Johansson i Reynolds - co poszło nie tak?
Jedna z najsłynniejszych par Hollywood, Scarlett Johansson i Ryan Reynolds, którzy potwierdzili doniesienia o swoim rozstaniu, oddalili się od siebie pod wpływem napięć związanych z zobowiązaniami zawodowymi - wyjaśnia znajomy aktorów.
Gwiazdorska para we wtorek, 14 grudnia, ogłosiła, iż zamierza wziąć rozwód. Osoba z kręgu ich znajomych wyjawiła, iż Johansson i Reynolds podjęli tę decyzję już przed miesiącem, a jej powodem nie jest niewierność żadnego z nich, lecz ich wymagający rozkład dnia.
"Nie ma mowy o żadnej osobie trzeciej" - zdradził informator portalu People.com. "Ryan i Scarlett mieli problemy już od kilku miesięcy. Największą rolę odegrała tu dzieląca ich odległość i ich kariery. Kiedy nie spędza się wystarczająco dużo czasu z partnerem, ostatecznie oddala się od niego" - dodał znajomy pary.

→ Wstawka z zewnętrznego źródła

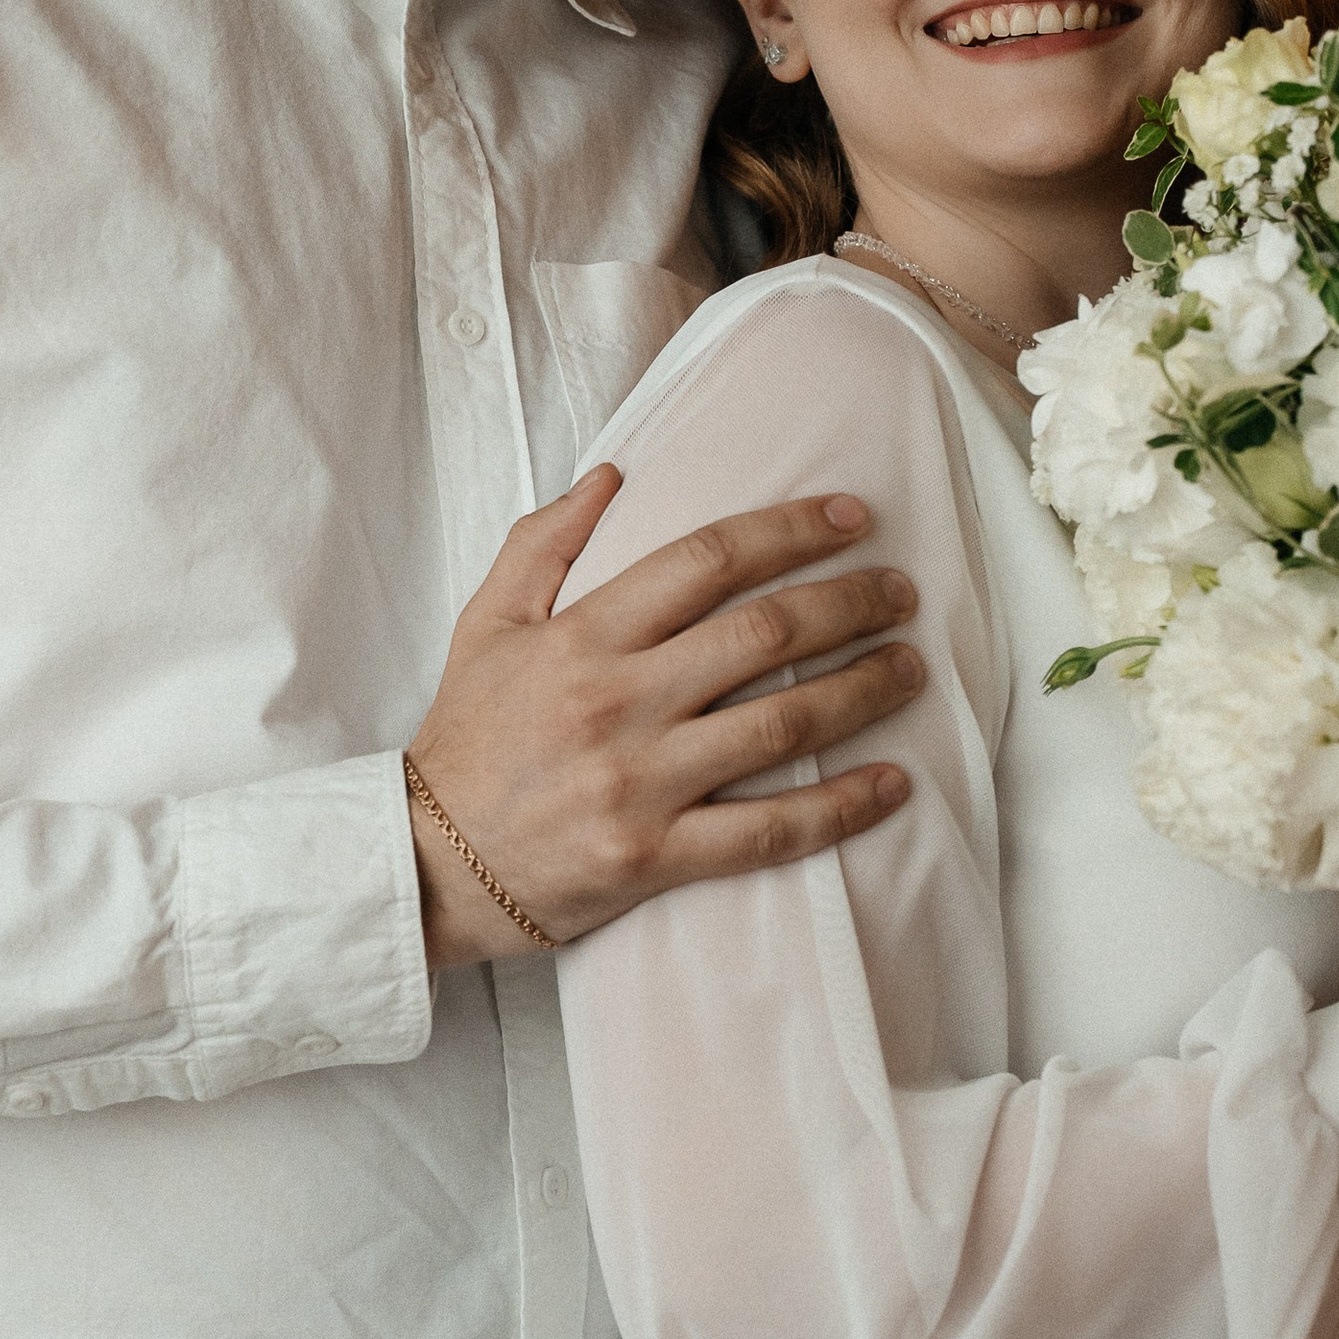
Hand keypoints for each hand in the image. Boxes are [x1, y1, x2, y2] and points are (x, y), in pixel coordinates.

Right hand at [404, 466, 922, 964]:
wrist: (426, 863)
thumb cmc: (465, 739)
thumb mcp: (485, 624)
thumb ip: (543, 542)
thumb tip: (612, 474)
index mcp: (581, 636)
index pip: (706, 560)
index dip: (789, 530)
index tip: (853, 517)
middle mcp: (618, 702)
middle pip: (763, 635)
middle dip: (849, 603)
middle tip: (902, 592)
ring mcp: (640, 783)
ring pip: (780, 726)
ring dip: (862, 691)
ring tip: (912, 667)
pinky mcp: (654, 858)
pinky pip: (767, 832)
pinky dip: (839, 807)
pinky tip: (893, 783)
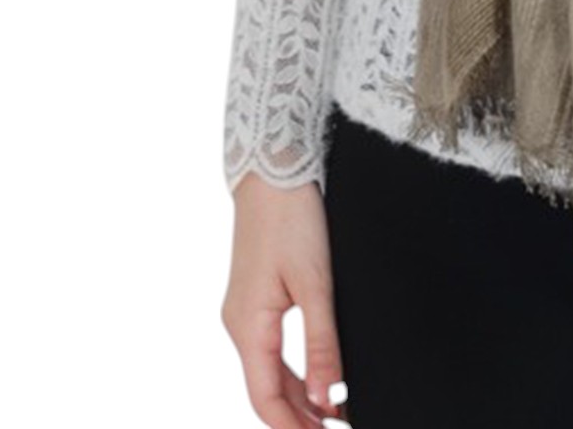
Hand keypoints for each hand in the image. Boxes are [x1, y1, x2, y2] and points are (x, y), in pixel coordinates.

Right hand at [222, 173, 350, 427]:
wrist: (272, 170)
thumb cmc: (292, 219)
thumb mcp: (316, 283)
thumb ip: (322, 344)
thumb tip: (328, 400)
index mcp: (248, 327)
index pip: (265, 399)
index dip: (292, 428)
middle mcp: (240, 325)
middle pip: (266, 390)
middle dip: (298, 417)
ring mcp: (245, 312)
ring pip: (269, 371)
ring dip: (298, 396)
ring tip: (333, 413)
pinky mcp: (255, 298)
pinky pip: (270, 348)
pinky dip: (293, 370)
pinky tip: (318, 377)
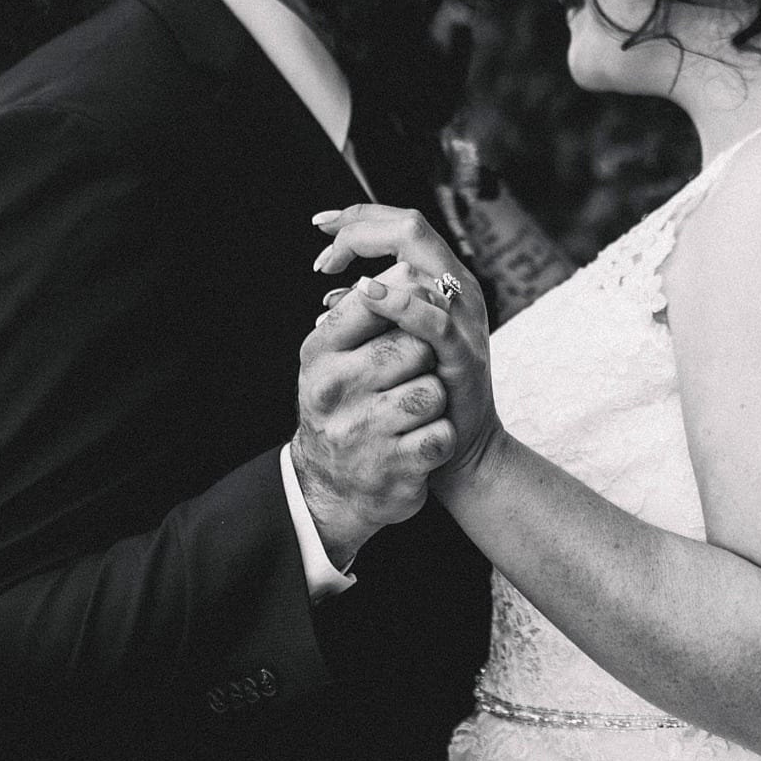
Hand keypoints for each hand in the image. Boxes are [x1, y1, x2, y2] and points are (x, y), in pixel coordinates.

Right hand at [293, 262, 456, 565]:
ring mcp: (360, 432)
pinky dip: (440, 439)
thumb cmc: (350, 407)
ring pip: (432, 391)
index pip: (374, 300)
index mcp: (319, 352)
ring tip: (410, 414)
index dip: (408, 302)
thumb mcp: (338, 358)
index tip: (413, 315)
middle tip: (409, 377)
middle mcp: (332, 390)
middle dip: (426, 359)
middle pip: (414, 346)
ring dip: (434, 402)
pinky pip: (442, 436)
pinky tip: (418, 444)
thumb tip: (410, 271)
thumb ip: (367, 313)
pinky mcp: (392, 469)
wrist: (335, 489)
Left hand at [313, 205, 503, 490]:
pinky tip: (368, 295)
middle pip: (412, 229)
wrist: (457, 445)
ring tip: (332, 269)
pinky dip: (400, 302)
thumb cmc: (420, 391)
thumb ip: (376, 315)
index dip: (360, 217)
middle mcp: (460, 290)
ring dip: (373, 260)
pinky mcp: (464, 355)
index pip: (404, 226)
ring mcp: (465, 320)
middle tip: (322, 248)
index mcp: (444, 281)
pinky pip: (434, 319)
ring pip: (422, 264)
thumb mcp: (396, 342)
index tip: (321, 226)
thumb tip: (330, 298)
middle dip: (360, 228)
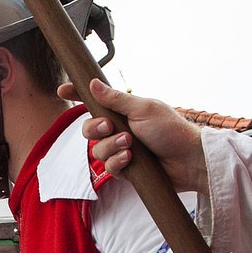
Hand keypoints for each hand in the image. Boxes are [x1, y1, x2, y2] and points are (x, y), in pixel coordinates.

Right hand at [74, 74, 205, 195]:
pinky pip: (108, 168)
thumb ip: (115, 98)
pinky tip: (131, 159)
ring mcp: (121, 150)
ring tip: (131, 145)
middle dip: (95, 128)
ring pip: (96, 150)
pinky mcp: (126, 169)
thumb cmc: (171, 129)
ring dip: (111, 147)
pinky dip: (117, 162)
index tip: (63, 89)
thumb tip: (93, 83)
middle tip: (110, 126)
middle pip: (88, 129)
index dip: (77, 95)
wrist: (188, 159)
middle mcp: (119, 129)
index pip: (94, 101)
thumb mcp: (143, 108)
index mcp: (123, 110)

34-letni Reynolds i 26-letnia Johansson pobrali się w 2008 roku. Jak wyjaśniła osoba z ich otoczenia, aktorzy niedawno zdali sobie sprawę, że nie mają już ze sobą wiele wspólnego.
"Zaczęli żyć oddzielnie i coraz trudniej było im wrócić do tego, jak było na początku. Scarlett była bardzo młoda, gdy wzięli ślub. Ona jest dojrzałą osobą, ale chwilami trudno było im się zgodzić co do niektórych rzeczy" - wyjaśnił informator.
Reynolds, znany m.in. z roli w filmie "Narzeczony mimo woli", obecnie pracuje w Atlancie na planie swojej nowej produkcji. Johansson wyjechała tymczasem z koleżankami na Jamajkę.
Znajomy aktorów zaznaczył, iż pomimo rozstania, pozostają oni w dobrych stosunkach. "Łączyło ich intensywne i głębokie uczucie i zawsze już będą się kochać i szanować" - oznajmił.